* [INSTRUCTION A]:
Return each line of the entries that contains the string "context".

* [SELECTION]:
The only reason they had firm numbers of downloads with PHB2 was because some idiots uploaded it to Scribd, and Scribd provides information on numbers downloaded. Comparing those numbers to actual numbers of pdf's sold gives a ratio.  If several thousand were downloaded from Scribd and several hundred sold, you get a ratio of 90%.  However, I doubt you can track torrents, Limewire type services, and just plain old emailing or swapping on usb drives.

After this mess, I doubt anyone would be foolish enough to put stuff on Scribd again.  But if they did, I would imagine it would be harder to catch them, since the sale of the pdf had the hidden watermark.  A good old fashioned scan of a book has no such identifying features.

I know next to noting about how to pirate stuff, but it seems to me that if you are left only with other means of distribution than Scribd, which while they may be trackable on som individual basis if you know the person doing it and get a warrant to track all traffic through his IP address, I doubt you can just go out to some master internet tracker and get numbers of pirated copies downloaded.

So basically, what WOTC has done here is increase market demand for pdf's, taken away some of the guilt of doing it as well as their ability to track it, and alienate their customer base.  

Nice.


----------



## Morrus (Apr 11, 2009)

Stankeye said:


> This is what they need to do.
> 
> 
> 
> ...




What, like they used to do then stopped because of the massive community backlash against it?


----------



## Ashrem Bayle (Apr 11, 2009)

Stankeye said:


> This is what they need to do.




Make the PDf next to useless? I'm not sure that's going to increase sales.
In fact, the guys at RPGNow/DriveThruRPG can tell you just how ineffective any sort of DRM is.

People despise DRM. It's too much of a hassle, and it doesn't stop piracy. There are ways of stripping out protection, and it only takes one person to do it and post it to the net.


----------



## DaveMage (Apr 11, 2009)

Well, I think it was nice that he granted the interview - after all, he certainly did not have to.

On the other hand, if this is what we'll get from future interviews, I really don't see a point.

I miss Arneson & Gygax.


----------



## zacharythefirst (Apr 11, 2009)

Mr. Leeds would be a delight leading Buzzword Bingo.


----------



## Windjammer (Apr 11, 2009)

zacharythefirst said:


> *And now, my video response to Mr. Leeds.*



Zachary, you made my day. 

Guys, watch the video to its bitter end (or forward, once you got the initial joke). That's the perfect imagery for what WotC is currently doing, as faithfully predicted by Ryan Dancey for some time now.


----------



## Phaezen (Apr 11, 2009)

Oddly enough the 10:1 ratio of pirated seems to be inline with PC game findings of 80 - 95% pirate install ratios.

Sources and more info here and here

Phaezen


----------



## JoeGKushner (Apr 11, 2009)

Dice4Hire said:


> Well, Greg has CEO-speak down pretty well. Not a lot was said in that interview, unfortunately, and even less about what is coming up for the future.
> 
> I stand disappointed.




Yeah, that interview was... m'eh.


----------



## Mephistopheles (Apr 11, 2009)

Taking him at his word, in particular his stated intentions of maintaining the health of the industry and attempting to take some strides against piracy, I think WotC has chosen a remarkably poor way to respond to the situation.

His statement that "the piracy of our products was increasing at an alarming rate" implies that they've been aware of and observing piracy rates of their products for some time; the release of 4E PHB2 was not simply the first time someone at WotC asked the question of whether their products are being pirated and upon looking into it found that it was and this provoked the reaction to pull the plug on PDF sales.

* [INSTRUCTION B]:
Reproduce the passage of the forum thread from "In fact, the" to "not have to.".

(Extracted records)
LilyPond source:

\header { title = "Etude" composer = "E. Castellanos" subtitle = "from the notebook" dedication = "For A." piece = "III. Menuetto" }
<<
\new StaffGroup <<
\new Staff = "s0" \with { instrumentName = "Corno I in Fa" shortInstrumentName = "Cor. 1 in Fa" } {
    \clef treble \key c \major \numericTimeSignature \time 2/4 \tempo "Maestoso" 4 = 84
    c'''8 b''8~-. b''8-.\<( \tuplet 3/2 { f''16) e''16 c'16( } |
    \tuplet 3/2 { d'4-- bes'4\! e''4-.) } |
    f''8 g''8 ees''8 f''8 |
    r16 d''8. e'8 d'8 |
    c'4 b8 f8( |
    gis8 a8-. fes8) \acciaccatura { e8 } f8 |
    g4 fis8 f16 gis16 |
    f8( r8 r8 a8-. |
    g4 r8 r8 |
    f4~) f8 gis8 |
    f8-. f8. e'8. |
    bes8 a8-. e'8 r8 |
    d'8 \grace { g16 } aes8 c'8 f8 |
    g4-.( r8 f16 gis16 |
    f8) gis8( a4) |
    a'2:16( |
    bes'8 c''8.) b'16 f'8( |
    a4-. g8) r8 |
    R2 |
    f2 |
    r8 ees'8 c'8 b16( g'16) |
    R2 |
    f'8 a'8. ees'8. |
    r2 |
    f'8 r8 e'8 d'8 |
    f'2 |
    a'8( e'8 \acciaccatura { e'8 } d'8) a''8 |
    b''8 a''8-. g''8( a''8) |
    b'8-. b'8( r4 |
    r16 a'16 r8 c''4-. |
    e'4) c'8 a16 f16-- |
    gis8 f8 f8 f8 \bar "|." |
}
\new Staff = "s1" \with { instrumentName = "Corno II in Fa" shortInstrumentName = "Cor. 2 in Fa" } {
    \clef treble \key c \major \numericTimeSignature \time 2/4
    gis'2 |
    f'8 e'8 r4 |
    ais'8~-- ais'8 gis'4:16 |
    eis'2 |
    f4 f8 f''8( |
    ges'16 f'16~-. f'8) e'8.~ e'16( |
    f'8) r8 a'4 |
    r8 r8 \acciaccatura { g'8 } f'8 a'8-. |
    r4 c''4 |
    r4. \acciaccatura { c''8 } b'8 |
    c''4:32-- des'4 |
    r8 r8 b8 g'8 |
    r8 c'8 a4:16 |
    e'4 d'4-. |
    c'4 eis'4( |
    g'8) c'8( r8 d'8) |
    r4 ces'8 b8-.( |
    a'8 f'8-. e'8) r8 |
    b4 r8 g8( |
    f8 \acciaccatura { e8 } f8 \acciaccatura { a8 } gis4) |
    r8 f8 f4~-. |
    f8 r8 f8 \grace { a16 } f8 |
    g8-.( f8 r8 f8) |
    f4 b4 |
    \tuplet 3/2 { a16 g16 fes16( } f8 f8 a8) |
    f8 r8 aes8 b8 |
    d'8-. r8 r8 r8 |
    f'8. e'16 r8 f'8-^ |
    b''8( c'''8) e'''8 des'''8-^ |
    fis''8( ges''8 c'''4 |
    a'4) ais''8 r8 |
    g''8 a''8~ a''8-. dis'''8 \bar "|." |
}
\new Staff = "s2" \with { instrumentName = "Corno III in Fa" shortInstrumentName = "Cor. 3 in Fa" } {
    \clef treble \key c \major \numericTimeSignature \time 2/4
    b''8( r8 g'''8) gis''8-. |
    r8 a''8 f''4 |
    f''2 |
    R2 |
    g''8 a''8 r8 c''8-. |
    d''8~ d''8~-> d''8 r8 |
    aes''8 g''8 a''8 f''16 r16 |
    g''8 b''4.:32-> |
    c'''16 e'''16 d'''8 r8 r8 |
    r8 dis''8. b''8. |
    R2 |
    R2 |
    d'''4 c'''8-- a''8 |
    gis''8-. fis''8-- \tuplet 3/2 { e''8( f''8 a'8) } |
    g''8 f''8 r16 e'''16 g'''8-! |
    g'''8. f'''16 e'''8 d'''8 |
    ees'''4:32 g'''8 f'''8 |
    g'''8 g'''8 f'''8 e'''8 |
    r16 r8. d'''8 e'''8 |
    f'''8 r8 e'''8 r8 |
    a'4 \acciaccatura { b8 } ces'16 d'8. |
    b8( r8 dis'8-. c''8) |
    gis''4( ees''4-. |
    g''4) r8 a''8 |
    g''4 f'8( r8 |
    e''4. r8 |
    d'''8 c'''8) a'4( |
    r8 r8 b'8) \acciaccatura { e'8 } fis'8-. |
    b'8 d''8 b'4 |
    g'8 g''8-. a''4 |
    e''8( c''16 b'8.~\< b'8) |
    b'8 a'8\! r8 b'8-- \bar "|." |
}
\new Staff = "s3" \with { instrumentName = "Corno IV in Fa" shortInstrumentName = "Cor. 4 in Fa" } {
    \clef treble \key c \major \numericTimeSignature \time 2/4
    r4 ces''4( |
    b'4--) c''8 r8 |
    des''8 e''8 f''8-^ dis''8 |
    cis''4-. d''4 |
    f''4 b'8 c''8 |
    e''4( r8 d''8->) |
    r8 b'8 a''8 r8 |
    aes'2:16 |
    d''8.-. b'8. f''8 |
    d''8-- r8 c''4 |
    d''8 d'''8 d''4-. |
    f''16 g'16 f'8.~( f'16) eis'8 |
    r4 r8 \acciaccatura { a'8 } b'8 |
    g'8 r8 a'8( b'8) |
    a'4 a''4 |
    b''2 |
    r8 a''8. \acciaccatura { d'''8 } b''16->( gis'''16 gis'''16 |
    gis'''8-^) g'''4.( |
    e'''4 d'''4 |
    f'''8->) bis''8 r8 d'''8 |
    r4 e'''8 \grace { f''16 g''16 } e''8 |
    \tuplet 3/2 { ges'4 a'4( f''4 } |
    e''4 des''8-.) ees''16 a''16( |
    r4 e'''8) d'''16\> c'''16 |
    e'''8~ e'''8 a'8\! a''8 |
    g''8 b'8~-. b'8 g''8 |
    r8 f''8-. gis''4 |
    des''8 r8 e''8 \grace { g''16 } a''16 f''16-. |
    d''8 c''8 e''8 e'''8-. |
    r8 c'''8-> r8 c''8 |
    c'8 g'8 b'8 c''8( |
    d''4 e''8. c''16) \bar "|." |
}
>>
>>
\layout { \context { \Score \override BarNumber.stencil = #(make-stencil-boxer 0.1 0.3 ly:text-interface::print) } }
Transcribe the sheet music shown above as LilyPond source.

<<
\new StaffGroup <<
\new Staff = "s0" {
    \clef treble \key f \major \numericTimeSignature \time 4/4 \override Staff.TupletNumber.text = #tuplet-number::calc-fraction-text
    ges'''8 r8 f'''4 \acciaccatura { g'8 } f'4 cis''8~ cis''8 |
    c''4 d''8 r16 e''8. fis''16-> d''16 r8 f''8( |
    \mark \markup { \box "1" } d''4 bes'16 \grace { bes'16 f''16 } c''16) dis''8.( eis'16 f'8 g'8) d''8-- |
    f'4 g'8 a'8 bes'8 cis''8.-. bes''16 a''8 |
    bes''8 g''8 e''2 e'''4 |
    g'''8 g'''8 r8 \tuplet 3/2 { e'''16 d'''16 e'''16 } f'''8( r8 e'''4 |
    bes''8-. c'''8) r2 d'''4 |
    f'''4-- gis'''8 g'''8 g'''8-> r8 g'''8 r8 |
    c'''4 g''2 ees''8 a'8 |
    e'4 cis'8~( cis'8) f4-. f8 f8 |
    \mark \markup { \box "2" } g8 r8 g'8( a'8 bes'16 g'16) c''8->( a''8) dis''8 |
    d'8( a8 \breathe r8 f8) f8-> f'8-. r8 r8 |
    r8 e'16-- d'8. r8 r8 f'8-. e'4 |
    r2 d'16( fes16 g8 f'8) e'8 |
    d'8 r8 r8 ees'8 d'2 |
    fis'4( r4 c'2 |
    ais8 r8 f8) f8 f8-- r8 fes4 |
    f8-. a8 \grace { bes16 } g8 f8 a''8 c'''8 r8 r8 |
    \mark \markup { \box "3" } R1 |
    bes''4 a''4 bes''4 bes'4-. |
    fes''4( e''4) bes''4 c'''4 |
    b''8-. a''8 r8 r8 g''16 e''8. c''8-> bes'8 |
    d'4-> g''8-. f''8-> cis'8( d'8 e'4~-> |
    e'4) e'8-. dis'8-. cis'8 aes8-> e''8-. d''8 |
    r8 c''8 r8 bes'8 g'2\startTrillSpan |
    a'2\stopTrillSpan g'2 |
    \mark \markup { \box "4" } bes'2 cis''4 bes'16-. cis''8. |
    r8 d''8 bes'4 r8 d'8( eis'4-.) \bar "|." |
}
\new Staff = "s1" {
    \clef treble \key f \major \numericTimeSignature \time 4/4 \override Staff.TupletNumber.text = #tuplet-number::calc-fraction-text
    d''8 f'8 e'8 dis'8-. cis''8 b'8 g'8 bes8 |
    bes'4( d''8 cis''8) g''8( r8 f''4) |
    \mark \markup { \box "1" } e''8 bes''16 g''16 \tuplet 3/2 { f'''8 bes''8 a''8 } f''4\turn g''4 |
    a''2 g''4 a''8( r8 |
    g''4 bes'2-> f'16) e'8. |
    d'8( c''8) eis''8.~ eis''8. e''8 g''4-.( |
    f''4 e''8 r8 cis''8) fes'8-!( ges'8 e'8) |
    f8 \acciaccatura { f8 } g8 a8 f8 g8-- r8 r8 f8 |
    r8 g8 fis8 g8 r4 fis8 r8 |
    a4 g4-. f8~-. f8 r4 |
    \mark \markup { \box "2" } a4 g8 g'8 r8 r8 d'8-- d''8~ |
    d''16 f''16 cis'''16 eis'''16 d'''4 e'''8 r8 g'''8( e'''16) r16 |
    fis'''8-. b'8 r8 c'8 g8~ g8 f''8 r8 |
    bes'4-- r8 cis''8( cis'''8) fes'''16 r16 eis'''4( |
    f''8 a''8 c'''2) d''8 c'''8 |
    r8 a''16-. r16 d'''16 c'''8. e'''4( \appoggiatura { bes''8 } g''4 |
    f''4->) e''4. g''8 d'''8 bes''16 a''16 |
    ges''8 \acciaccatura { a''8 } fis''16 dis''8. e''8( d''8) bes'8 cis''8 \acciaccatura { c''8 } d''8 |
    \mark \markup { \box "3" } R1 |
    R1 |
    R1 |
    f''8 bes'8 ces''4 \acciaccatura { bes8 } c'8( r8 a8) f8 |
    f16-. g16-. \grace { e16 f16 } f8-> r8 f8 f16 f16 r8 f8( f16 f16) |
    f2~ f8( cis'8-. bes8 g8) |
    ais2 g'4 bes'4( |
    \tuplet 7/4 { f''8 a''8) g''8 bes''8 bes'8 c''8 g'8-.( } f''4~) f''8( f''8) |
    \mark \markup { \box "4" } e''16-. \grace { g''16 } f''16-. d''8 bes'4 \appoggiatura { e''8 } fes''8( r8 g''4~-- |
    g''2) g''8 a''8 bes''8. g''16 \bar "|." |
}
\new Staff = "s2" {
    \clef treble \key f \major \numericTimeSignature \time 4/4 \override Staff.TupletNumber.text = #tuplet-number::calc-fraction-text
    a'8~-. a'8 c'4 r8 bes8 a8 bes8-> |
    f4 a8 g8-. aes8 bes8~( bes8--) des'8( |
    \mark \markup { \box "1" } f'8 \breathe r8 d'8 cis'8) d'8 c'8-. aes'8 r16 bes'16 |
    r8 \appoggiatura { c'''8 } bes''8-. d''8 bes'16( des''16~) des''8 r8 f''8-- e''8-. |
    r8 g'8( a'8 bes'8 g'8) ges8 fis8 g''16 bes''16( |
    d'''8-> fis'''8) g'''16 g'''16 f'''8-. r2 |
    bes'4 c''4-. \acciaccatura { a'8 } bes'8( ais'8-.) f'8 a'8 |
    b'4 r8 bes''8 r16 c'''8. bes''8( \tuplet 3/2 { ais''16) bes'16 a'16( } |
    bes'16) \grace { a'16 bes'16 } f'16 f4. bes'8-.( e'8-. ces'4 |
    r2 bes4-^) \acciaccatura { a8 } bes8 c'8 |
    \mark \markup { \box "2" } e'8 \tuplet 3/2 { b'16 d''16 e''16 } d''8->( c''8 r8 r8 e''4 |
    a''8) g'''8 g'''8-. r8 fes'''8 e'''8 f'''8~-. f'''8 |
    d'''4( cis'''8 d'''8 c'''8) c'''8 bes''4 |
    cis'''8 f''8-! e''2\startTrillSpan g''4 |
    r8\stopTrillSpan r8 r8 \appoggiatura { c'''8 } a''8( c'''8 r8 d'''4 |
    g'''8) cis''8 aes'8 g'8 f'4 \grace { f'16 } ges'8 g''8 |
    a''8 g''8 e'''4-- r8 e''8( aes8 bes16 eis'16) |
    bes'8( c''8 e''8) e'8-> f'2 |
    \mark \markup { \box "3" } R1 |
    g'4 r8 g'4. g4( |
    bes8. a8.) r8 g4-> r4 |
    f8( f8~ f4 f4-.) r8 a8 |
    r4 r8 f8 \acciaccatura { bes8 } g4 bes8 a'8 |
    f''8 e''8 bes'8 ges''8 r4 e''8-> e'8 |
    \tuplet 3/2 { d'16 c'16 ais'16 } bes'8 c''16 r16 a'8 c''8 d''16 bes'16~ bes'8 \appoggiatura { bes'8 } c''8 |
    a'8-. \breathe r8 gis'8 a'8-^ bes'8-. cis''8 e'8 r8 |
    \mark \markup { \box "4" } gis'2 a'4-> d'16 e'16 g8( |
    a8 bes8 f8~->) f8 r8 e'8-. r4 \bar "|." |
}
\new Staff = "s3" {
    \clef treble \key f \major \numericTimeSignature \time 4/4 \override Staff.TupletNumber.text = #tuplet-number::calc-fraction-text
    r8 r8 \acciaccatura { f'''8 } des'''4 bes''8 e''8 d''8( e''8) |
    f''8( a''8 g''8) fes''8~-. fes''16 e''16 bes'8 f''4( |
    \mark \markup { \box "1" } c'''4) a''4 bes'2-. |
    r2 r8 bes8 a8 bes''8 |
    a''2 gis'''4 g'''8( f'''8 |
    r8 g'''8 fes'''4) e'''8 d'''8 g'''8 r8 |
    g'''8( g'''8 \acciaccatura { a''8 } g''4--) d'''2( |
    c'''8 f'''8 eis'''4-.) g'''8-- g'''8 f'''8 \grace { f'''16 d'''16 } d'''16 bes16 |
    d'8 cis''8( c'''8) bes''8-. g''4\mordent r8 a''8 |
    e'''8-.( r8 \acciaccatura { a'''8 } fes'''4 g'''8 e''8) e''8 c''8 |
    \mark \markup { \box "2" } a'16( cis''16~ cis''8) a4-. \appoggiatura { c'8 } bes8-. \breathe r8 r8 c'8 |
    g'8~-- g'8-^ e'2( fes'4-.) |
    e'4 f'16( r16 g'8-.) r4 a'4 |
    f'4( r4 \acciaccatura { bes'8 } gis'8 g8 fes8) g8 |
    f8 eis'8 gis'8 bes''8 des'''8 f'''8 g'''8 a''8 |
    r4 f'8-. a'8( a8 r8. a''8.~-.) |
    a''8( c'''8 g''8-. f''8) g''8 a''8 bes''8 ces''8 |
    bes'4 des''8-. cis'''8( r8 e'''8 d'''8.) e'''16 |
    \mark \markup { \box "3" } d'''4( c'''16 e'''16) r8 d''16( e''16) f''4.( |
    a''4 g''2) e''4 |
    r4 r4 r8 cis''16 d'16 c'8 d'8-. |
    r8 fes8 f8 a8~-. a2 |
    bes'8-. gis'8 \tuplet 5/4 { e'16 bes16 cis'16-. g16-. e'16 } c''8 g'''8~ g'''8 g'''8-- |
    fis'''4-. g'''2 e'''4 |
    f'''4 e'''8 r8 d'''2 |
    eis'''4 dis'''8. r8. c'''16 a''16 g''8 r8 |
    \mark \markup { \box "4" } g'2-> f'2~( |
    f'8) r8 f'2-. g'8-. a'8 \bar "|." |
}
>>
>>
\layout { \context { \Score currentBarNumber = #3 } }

* [TASK SOLUTION A]:
\layout { \context { \Score \override BarNumber.stencil = #(make-stencil-boxer 0.1 0.3 ly:text-interface::print) } }
\layout { \context { \Score currentBarNumber = #3 } }

* [TASK SOLUTION B]:
In fact, the guys at RPGNow/DriveThruRPG can tell you just how ineffective any sort of DRM is.

People despise DRM. It's too much of a hassle, and it doesn't stop piracy. There are ways of stripping out protection, and it only takes one person to do it and post it to the net.


----------



## DaveMage (Apr 11, 2009)

Well, I think it was nice that he granted the interview - after all, he certainly did not have to.